Top of Exercise data
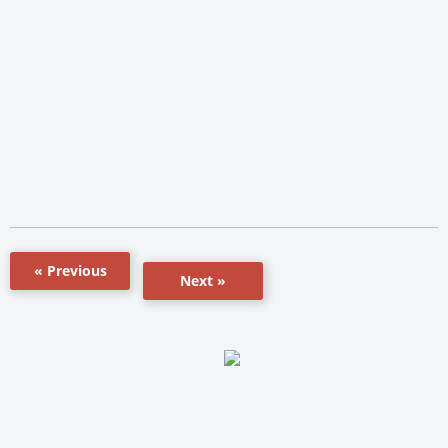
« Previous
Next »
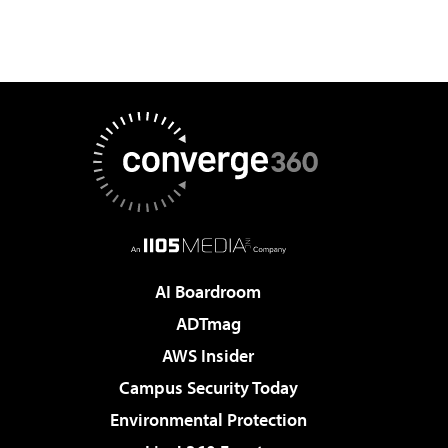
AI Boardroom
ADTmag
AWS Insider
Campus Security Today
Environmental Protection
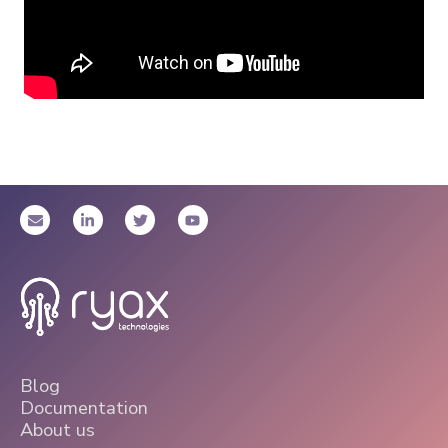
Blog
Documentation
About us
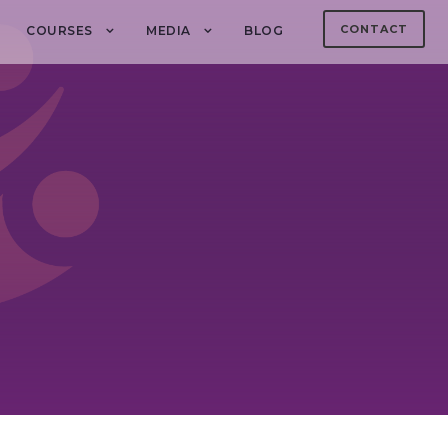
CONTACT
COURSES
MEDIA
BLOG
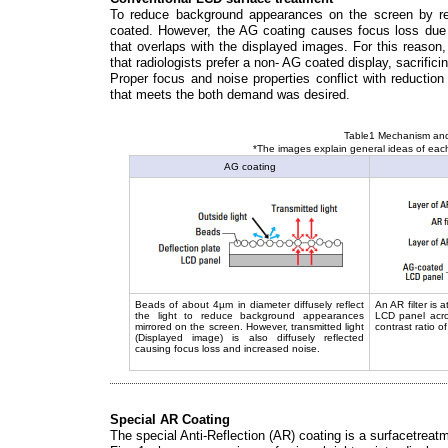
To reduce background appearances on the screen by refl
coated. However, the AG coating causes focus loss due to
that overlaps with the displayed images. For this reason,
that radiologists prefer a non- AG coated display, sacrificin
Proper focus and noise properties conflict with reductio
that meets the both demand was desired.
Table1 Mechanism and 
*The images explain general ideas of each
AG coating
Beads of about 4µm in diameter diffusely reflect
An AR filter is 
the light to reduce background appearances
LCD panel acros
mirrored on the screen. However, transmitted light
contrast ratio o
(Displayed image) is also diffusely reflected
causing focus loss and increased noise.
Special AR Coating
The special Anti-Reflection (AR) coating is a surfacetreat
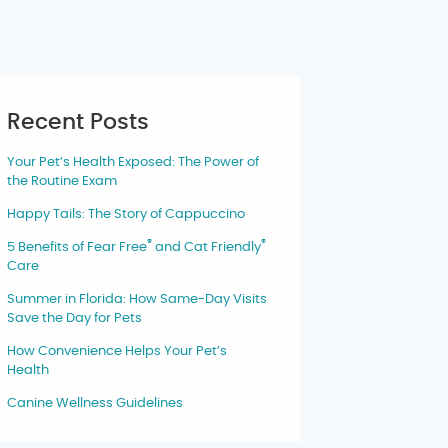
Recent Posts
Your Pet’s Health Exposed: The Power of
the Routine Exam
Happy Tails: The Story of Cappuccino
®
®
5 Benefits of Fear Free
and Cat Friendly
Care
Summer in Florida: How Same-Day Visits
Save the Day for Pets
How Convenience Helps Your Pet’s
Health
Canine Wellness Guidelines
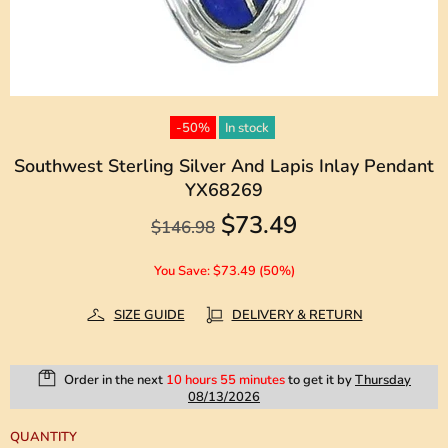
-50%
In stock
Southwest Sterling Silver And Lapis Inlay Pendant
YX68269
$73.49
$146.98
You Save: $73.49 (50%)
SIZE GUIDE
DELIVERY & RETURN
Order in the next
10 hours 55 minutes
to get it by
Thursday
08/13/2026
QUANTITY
Bottom of Exercise data
Top of Exercise data
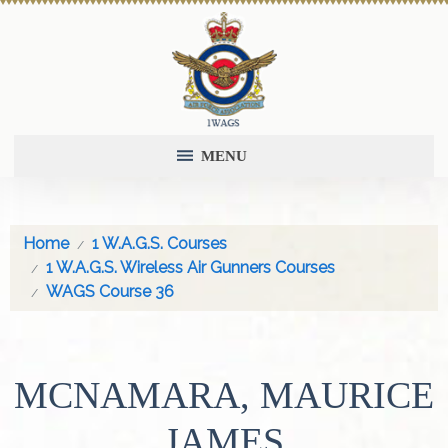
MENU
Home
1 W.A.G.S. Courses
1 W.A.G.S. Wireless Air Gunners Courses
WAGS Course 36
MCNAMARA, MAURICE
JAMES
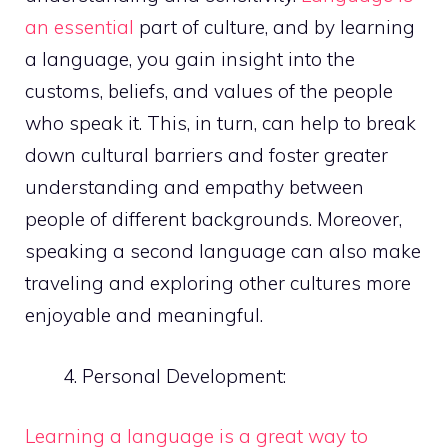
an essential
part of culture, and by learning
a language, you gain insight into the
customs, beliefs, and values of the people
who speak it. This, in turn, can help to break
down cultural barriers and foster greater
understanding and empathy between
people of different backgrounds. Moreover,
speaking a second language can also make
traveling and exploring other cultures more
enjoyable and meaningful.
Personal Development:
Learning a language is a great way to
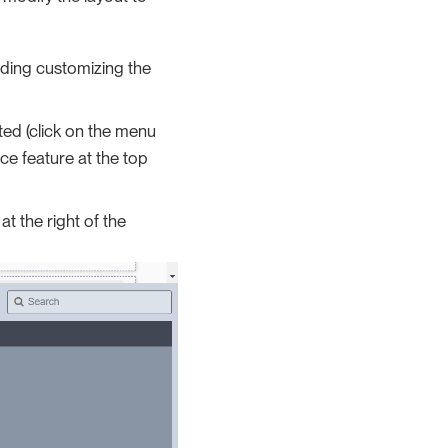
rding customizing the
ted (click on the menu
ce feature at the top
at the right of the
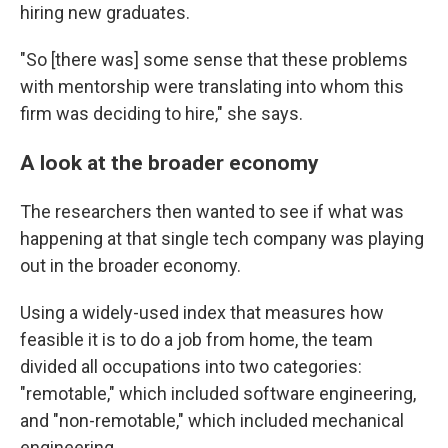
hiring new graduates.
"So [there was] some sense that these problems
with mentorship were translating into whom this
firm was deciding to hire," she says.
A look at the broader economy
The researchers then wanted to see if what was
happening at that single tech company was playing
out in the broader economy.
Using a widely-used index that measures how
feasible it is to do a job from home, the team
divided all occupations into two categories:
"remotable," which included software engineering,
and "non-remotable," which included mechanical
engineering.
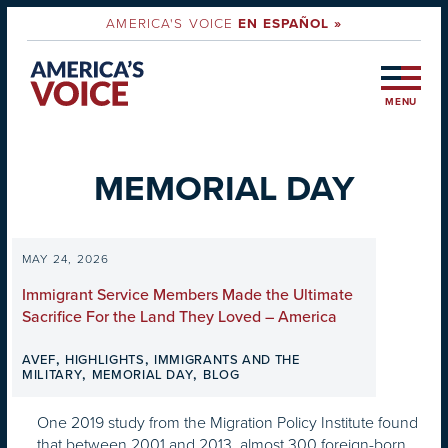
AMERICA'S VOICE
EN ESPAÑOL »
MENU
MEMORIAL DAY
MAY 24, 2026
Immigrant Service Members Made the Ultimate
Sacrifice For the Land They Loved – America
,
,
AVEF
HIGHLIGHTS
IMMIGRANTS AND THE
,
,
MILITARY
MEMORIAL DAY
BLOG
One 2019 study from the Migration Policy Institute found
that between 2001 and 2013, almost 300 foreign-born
Bottom of Exercise data
**Your instructions**
Filter the entries above down to the lines that contain the word "reduce".

**Solution to this task**
To reduce background appearances on the screen by refl
the light to reduce background appearances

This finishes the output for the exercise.